Portugal's director of heritage Elisio Summavielle told Lisbon's Publico newspaper that cultural heritage will increasingly become a business. "Business is a dirty word for some people,” he said, “but not for me. We can't be afraid of thinking of heritage as a business."

As official culture is squeezed, some are looking to radical theater in Greece, revolutionary rappers in Spain and Italian art protests for signs the current crisis could be inspiring an exciting new counterculture not unlike Germany's 1920s cabaret scene or the punk movement of 1970s London.

Antonio Manfredi, director of the Casoria Contemporary Art Museum near Naples, has taken to burning some of the thousand works in his collection as a radical form of artistic protest against funding cuts.

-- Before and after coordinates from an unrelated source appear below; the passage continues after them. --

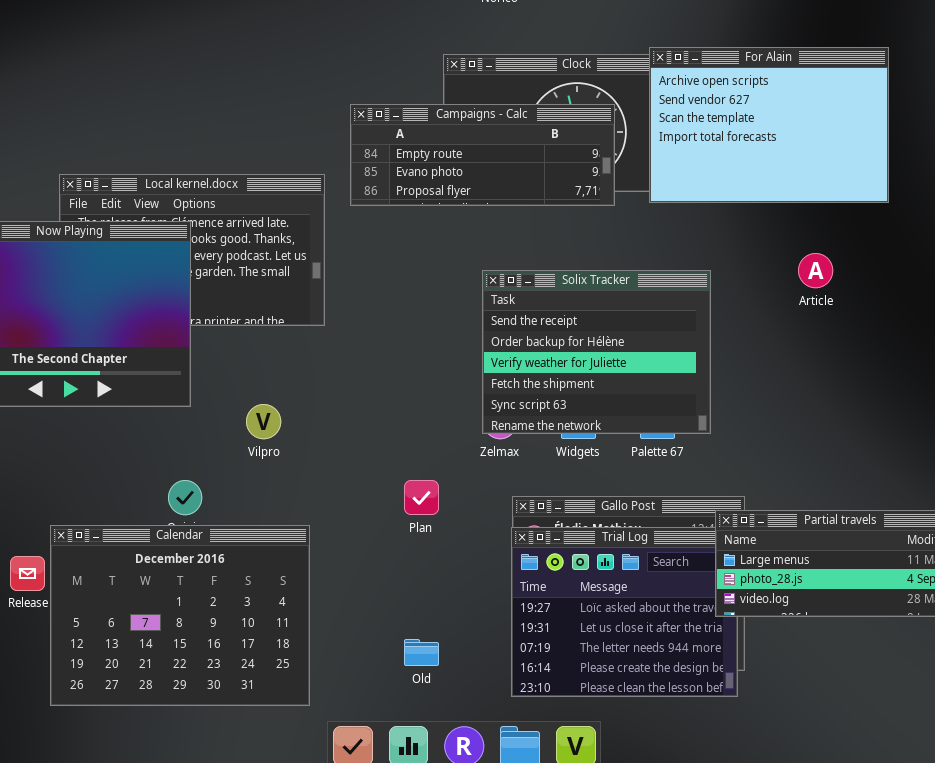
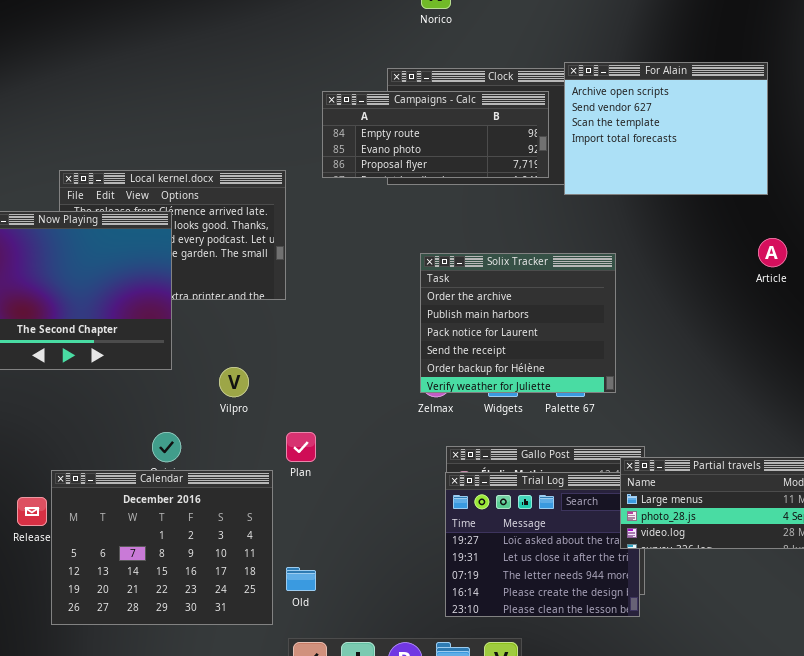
Campaigns - Calc: [350,104,615,206] -> [322,91,549,178], moved
Article: [798,253,833,288] -> [758,238,787,267], moved
Solix Tracker: [482,270,711,434] -> [420,253,616,393], scrolled up 3 rows
Plan: [404,480,439,515] -> [286,432,316,462], moved
Old: [404,639,439,666] -> [286,567,316,591], moved

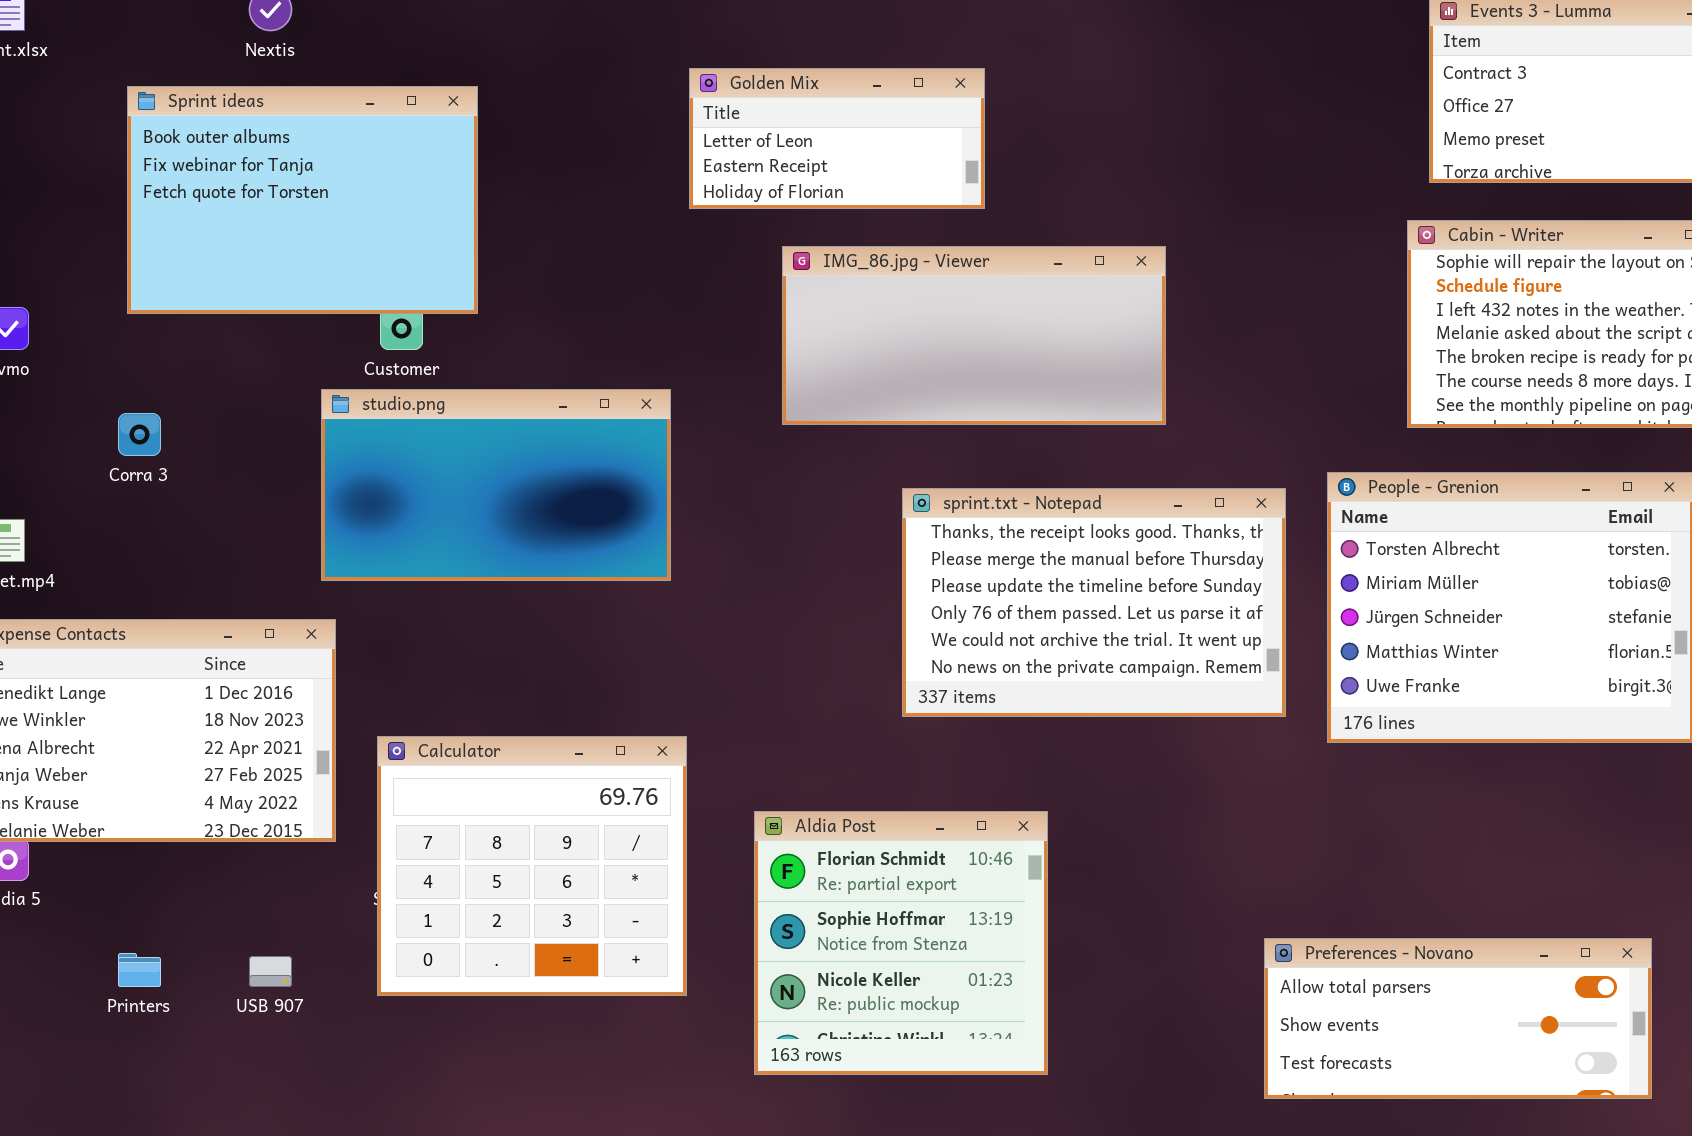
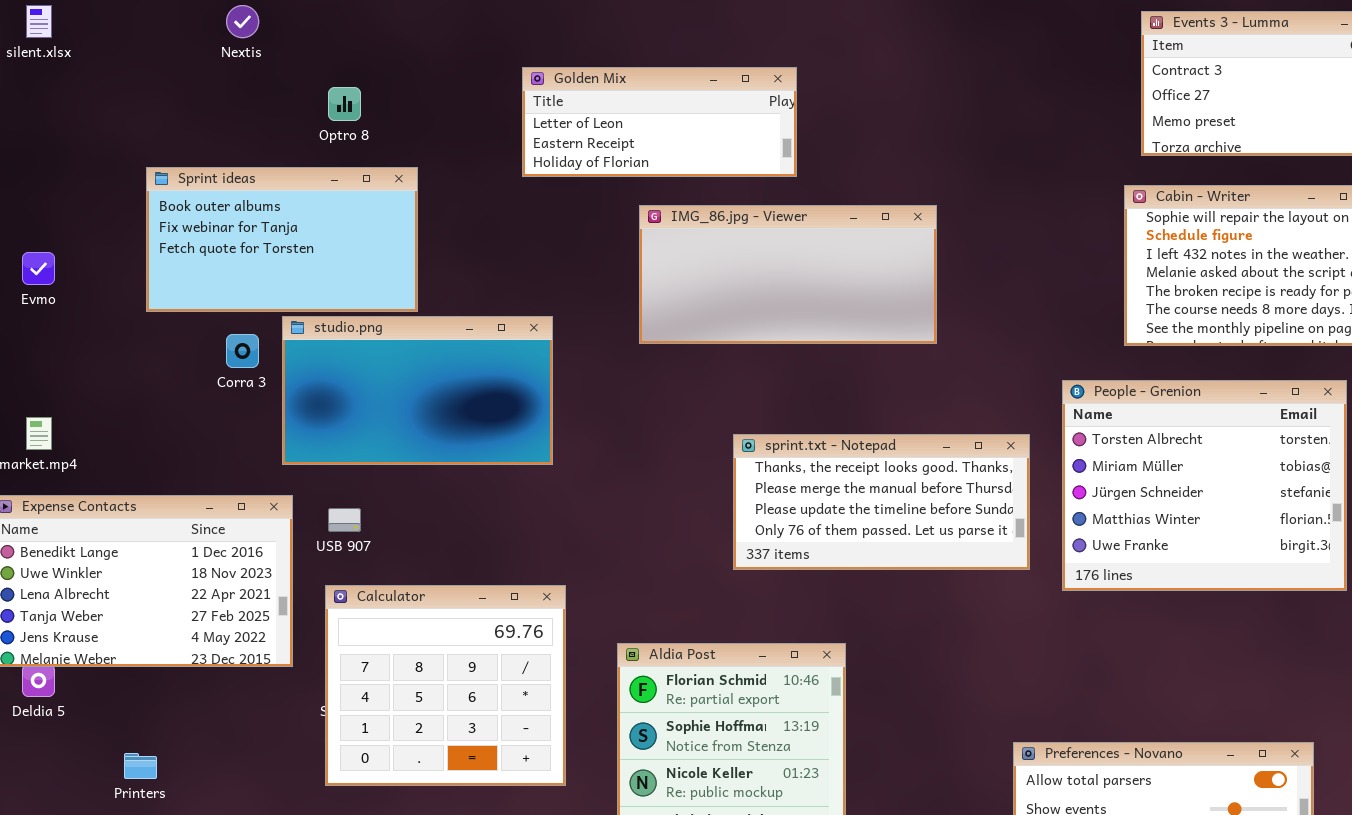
Golden Mix: [689,68,985,209] -> [522,67,797,177], resized
Sprint ideas: [127,86,478,314] -> [146,167,418,312], moved, resized
Corra 3: [118,413,161,456] -> [226,334,259,368], moved
sprint.txt - Notepad: [902,488,1286,717] -> [733,434,1030,570], resized
USB 907: [249,956,292,987] -> [328,508,361,532], moved

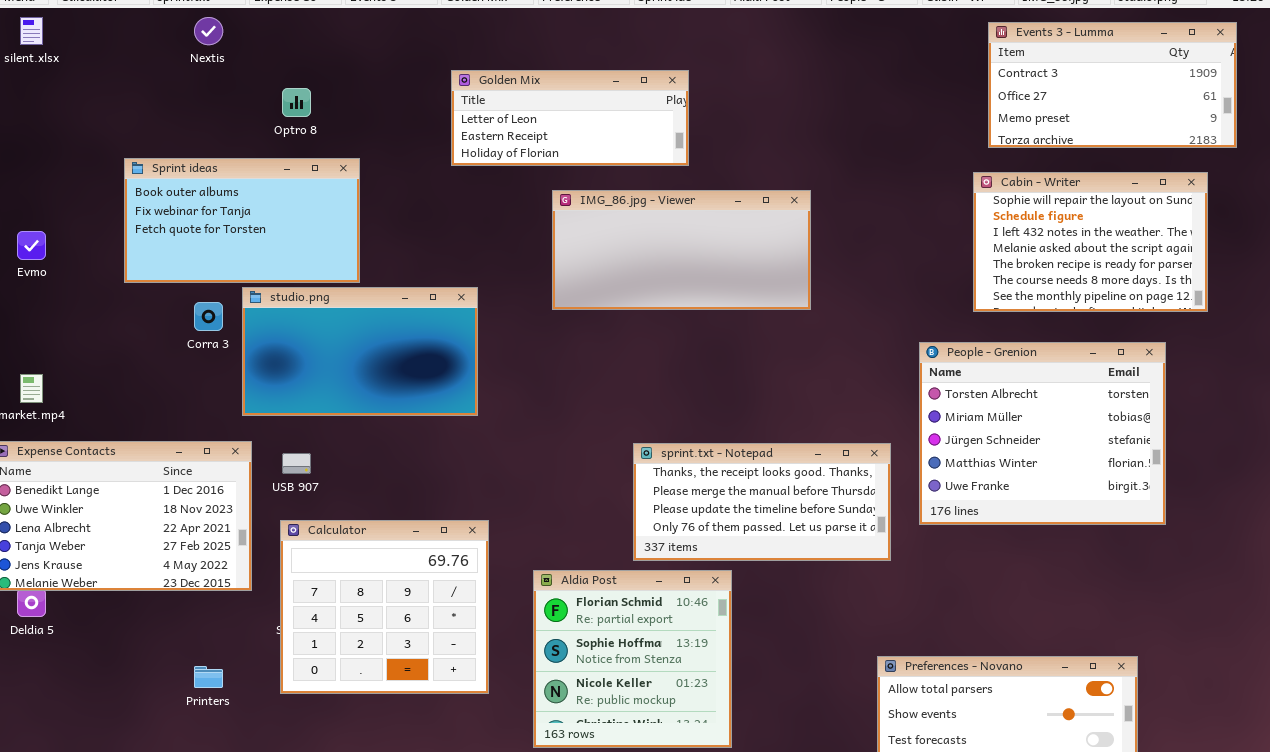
sprint.txt - Notepad: [733,434,1030,570] -> [633,443,891,561], moved
Printers: [124,753,157,779] -> [194,666,223,688], moved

"Destroying [art] with fire means denying its intended function,” Manfredi explains in his "Art War" manifesto, which calls for a cultural revolution against government cuts and the art market’s domination by big business. “It’s almost an act of vandalism that modifies [artworks’] original meaning and turns it into a means of social protest."

The crisis is also affecting pop music. A caustically witty anthem for unemployed youth by the Cape Verde-born hip-hop star AC Boss is dominating airwaves and street fiestas in Portugal this summer instead of the usual romantic fare. “It's Friday, I want to have some fun,” he raps. “But I don't have a cent. Get me a good job, now, now, now."